[JOB ITEM]
Copy out every line in the material below that contains the word "Critical".

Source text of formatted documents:
========
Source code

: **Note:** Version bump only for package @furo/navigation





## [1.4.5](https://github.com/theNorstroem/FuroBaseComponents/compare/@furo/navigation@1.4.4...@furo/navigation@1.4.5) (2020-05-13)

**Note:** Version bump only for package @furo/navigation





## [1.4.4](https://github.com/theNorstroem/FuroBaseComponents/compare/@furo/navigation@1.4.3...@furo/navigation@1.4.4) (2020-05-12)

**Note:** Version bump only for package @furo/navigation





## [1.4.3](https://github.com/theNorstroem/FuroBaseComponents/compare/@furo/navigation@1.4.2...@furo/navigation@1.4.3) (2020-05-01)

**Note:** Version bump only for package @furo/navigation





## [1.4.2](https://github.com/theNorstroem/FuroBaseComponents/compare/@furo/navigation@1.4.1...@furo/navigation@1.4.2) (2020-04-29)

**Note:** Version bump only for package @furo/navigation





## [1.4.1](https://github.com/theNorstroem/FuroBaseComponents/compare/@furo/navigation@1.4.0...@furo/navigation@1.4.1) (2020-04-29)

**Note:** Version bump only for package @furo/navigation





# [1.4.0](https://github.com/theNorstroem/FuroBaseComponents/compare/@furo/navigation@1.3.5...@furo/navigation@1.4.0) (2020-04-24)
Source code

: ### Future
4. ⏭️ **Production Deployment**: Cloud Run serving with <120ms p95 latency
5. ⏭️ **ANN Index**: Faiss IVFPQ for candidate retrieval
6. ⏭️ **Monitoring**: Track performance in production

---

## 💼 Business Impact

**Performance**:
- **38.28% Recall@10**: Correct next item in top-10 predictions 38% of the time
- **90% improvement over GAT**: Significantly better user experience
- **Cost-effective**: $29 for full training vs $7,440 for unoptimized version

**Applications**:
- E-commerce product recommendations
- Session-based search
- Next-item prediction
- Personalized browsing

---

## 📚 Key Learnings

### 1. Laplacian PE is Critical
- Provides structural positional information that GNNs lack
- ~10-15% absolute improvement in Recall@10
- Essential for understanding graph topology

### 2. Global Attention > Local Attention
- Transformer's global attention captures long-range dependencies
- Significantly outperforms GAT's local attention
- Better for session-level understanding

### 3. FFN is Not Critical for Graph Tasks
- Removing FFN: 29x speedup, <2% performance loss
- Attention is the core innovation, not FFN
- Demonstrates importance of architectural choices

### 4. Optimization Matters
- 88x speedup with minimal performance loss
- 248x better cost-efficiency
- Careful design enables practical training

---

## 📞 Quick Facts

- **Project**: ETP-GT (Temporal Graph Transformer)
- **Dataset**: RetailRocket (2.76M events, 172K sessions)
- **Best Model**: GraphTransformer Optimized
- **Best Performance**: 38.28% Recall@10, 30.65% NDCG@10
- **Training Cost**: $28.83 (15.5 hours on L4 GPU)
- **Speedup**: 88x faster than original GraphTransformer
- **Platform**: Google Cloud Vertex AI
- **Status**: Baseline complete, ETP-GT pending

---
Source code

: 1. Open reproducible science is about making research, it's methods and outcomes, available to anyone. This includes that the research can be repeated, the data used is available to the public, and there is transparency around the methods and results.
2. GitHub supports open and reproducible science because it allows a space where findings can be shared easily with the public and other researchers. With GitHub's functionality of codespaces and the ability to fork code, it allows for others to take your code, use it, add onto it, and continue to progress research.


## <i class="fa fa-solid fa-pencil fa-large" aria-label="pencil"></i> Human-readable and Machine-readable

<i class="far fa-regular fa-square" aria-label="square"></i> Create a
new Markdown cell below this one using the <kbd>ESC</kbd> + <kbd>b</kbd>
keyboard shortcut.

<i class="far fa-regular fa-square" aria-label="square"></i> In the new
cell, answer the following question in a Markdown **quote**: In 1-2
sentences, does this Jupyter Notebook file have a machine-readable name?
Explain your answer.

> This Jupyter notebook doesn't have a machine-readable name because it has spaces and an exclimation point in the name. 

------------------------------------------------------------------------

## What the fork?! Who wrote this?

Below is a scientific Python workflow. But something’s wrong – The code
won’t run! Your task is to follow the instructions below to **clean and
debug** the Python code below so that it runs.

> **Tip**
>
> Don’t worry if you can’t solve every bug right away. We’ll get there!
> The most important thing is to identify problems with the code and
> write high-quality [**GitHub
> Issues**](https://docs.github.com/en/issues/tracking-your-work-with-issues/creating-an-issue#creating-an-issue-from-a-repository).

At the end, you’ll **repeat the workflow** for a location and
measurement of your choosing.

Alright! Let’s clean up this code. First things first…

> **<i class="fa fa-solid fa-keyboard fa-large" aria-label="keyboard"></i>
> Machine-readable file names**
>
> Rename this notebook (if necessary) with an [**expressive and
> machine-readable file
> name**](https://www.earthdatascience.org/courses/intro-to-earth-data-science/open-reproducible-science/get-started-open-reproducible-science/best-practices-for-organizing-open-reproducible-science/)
========
[REPLY TO THE EXERCISE]
### 1. Laplacian PE is Critical
### 3. FFN is Not Critical for Graph Tasks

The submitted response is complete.